Maybe calling it a crop is a tad misleading. But it was an experiment and a teeny bit successful. In July, I had a sweet potato on the counter that had started to grow. It was sending out long roots and just begging to be planted. So even though I’m pretty sure mid July is late to plant sweet potatoes even in New England, I used an old nursery tub and planted it in a bunch of soil that had grown ordinary potatoes some years ago.
I decided not to research – for me research can prove to be the thin line between getting something done (in this case getting the unsightly sweet potato off the counter without wasting it) and spinning into paralysis by analysis and waiting another three to five years to actually do something.

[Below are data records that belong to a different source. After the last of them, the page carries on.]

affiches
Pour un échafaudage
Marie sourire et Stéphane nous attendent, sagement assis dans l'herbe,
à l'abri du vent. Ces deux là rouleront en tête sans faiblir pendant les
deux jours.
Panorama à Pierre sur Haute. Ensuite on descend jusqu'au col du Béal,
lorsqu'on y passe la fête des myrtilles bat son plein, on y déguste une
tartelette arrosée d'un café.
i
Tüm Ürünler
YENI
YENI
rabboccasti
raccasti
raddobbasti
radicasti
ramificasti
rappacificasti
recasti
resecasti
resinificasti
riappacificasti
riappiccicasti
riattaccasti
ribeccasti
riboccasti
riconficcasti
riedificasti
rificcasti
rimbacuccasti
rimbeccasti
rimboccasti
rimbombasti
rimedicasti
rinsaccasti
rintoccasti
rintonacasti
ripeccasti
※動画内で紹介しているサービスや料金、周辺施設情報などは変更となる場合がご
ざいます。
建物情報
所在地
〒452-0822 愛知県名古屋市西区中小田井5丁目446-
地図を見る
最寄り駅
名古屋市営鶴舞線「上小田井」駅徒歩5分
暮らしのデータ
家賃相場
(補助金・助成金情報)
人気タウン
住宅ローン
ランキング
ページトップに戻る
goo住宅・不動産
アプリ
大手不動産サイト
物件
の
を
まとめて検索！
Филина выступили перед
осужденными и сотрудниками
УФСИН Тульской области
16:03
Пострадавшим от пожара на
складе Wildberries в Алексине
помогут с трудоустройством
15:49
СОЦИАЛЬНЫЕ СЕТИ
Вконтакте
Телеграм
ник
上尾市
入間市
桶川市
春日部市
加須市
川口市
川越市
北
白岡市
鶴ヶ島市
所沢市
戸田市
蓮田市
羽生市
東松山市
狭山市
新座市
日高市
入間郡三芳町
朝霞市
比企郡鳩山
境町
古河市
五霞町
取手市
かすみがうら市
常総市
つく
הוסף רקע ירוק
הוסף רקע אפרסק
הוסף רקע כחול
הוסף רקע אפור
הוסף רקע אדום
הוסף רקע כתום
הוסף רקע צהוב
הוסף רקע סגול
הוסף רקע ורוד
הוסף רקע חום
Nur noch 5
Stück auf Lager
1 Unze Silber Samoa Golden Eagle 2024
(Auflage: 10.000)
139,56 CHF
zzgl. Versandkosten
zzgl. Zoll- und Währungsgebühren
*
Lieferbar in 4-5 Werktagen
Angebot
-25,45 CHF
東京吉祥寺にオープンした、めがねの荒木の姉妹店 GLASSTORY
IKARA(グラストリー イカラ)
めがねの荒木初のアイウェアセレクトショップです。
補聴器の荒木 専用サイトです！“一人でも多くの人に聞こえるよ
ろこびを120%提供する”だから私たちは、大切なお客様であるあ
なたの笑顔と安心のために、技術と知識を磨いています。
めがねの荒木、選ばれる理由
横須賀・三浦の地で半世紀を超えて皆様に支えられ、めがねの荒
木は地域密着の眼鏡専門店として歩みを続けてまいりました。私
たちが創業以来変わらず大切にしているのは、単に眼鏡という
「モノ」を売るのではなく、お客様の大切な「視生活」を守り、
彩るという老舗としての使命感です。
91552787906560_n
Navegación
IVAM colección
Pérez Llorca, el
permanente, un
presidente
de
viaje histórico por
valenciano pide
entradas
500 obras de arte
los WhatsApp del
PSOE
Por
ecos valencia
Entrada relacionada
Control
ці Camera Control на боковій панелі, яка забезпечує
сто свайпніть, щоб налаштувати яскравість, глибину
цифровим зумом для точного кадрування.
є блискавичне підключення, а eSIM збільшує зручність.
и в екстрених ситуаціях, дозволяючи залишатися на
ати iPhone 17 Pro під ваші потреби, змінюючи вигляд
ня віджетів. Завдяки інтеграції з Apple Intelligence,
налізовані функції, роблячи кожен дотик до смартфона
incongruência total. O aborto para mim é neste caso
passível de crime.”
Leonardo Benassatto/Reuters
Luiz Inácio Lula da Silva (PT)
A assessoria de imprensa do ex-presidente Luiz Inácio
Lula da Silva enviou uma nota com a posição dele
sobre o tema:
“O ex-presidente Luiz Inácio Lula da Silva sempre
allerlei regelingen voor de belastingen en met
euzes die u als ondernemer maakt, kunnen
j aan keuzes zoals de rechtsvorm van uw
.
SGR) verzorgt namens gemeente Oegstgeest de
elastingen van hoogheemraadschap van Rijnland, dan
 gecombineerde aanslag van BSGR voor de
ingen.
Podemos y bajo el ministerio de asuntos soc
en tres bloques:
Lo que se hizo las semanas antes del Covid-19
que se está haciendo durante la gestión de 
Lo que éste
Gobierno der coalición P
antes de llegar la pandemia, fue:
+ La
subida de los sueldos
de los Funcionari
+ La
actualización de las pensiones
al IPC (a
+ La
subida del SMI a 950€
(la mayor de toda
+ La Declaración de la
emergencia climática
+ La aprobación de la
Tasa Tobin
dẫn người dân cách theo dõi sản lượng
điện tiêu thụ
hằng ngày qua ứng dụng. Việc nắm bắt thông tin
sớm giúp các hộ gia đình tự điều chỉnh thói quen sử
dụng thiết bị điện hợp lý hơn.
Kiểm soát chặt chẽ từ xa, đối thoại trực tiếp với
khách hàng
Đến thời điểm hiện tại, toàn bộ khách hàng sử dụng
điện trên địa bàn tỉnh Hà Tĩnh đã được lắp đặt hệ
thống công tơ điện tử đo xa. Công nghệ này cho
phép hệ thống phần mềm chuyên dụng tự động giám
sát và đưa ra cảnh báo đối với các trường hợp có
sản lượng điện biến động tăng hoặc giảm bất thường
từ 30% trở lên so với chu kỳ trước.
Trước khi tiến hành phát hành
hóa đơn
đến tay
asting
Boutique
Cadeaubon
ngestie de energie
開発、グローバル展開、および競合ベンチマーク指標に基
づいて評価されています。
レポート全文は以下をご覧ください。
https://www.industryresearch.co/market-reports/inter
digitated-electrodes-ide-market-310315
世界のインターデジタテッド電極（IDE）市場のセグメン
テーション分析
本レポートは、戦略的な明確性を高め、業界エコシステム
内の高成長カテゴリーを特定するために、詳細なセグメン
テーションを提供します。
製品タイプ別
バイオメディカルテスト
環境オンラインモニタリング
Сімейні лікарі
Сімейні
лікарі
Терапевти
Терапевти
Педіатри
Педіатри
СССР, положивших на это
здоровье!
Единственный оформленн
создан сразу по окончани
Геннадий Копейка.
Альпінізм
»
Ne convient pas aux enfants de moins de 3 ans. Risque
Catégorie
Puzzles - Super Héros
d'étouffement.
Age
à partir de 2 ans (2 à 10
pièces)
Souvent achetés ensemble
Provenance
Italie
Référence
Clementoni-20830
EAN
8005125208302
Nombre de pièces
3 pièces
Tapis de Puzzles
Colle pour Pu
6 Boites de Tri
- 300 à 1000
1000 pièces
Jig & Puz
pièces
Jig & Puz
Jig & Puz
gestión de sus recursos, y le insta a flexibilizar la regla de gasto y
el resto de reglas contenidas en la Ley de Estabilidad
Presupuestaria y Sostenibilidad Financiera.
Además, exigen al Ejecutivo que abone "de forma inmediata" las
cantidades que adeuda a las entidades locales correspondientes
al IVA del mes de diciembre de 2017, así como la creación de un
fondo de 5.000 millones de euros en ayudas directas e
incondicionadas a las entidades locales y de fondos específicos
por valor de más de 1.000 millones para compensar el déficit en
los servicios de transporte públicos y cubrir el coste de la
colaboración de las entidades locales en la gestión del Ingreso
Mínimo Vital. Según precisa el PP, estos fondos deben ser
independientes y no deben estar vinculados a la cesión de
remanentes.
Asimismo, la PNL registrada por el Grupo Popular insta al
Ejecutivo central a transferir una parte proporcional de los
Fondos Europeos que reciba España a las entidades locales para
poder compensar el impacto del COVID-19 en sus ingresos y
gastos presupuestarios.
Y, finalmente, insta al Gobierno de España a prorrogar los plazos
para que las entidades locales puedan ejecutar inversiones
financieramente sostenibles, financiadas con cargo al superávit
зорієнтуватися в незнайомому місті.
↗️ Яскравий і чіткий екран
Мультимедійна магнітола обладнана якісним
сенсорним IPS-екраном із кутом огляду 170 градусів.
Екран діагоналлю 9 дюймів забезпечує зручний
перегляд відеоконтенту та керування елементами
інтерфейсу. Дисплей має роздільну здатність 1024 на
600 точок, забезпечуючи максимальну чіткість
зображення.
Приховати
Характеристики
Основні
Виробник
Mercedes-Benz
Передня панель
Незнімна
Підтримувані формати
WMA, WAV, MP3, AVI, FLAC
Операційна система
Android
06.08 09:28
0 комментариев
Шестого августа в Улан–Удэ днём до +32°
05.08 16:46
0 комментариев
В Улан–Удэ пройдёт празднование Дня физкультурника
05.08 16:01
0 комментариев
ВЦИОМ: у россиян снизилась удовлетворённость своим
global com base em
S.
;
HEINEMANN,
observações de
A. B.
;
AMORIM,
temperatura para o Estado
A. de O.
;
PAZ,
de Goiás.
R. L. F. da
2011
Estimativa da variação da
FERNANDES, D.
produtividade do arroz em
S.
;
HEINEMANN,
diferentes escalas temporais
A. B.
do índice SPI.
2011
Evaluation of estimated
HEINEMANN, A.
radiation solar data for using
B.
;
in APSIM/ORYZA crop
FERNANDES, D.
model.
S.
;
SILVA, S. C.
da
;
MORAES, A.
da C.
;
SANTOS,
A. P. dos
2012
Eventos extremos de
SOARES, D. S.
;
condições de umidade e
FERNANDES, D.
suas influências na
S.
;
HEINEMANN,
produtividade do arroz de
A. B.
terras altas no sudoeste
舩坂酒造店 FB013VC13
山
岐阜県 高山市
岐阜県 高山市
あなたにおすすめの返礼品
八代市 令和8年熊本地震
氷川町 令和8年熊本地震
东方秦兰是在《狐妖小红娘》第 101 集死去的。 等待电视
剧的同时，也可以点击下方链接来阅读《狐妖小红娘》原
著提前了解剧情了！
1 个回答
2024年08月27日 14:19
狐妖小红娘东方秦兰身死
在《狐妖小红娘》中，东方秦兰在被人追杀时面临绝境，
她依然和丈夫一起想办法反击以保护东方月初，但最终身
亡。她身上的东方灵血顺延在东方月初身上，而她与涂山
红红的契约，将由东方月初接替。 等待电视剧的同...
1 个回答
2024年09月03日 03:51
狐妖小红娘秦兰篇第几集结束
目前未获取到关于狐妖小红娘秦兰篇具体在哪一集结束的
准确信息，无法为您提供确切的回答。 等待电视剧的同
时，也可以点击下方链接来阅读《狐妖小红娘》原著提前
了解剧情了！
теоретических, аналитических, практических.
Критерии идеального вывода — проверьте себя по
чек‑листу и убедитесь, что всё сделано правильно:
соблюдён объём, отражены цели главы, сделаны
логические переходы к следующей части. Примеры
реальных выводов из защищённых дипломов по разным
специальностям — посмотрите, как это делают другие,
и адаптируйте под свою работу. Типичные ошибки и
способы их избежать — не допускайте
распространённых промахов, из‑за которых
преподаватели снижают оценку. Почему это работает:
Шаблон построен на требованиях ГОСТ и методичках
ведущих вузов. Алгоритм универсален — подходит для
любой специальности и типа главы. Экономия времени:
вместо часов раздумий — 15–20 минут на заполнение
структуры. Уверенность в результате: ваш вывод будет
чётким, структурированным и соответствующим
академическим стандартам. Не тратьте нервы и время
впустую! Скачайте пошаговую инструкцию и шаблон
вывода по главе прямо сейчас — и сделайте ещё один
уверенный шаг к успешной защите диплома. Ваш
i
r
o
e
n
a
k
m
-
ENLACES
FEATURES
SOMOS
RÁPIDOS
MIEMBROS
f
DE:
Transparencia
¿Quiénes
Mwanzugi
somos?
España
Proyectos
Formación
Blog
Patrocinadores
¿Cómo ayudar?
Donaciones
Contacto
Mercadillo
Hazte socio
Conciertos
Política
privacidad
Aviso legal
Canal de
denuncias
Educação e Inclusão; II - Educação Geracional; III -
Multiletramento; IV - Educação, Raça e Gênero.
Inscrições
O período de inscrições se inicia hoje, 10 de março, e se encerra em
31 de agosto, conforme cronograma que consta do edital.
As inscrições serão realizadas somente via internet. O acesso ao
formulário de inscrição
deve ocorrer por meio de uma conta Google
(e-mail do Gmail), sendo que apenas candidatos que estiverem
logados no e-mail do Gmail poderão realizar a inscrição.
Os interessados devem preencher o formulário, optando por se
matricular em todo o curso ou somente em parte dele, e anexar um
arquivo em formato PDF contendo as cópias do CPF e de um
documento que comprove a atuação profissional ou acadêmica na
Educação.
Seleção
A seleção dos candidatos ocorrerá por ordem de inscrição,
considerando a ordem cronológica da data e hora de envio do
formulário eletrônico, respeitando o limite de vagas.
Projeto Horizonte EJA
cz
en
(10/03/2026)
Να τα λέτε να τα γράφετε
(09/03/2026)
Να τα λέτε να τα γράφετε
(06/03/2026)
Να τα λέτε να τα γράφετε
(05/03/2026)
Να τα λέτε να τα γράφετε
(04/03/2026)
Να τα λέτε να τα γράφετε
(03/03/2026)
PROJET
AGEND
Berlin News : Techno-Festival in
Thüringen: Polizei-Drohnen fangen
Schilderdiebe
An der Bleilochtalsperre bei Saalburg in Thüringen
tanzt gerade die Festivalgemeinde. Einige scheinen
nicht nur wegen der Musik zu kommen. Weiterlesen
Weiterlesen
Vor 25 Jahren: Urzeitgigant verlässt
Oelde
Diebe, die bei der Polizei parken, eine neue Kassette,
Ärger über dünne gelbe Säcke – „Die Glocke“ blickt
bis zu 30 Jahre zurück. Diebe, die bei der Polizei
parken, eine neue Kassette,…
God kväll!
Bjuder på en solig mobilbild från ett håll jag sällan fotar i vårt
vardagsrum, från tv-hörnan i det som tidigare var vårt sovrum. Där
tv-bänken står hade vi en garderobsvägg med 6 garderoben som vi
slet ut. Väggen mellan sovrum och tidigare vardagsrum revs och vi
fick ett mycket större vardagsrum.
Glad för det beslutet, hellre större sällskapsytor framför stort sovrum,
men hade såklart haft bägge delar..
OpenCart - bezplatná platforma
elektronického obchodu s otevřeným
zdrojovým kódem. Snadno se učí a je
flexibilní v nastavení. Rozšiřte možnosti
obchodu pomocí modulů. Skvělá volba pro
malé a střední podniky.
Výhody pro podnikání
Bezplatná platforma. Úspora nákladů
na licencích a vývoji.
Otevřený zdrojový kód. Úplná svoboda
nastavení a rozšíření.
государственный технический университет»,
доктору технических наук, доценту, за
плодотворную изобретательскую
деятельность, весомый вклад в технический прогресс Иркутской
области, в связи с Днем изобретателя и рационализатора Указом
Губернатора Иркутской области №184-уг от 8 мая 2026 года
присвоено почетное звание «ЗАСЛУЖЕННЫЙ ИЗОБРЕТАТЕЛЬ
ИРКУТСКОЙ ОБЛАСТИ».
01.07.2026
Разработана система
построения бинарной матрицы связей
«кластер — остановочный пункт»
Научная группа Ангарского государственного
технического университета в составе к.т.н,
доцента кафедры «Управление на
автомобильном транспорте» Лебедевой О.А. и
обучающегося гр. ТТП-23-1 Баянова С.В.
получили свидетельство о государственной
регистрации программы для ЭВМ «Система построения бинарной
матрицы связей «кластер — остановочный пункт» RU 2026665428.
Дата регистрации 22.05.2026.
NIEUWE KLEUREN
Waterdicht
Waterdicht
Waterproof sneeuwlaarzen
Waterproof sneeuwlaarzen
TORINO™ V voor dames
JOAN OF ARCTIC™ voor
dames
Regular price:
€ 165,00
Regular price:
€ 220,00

The vines grew in their lovely morning glory way– sweet potatoes are not a nightshade like conventional potatoes, they’re actually in the morning glory family. One of the two robust vines got chomped by some critter, so I had only one primary vine in the end. I remembered to water the pot periodically, but as there was no rain all summer, the potatoes might have been more robust if raised by a more organized person who was inclined to water daily. This is my mom. She is out every morning at six dragging the hose around her beautiful yard. Not me, I’m up at six in the morning, but I’m out with the dog and she could care less about a beautiful yard; she wants to walk.
The cold mornings have come, so one day last week I fished around in the dirt under the sweet potato vines to see what I would find. I was delighted to find something, even though my potatoes are suspiciously baby carrot size. I dehydrated the little tubers just as they were. They made awesome chewy treats for the dog.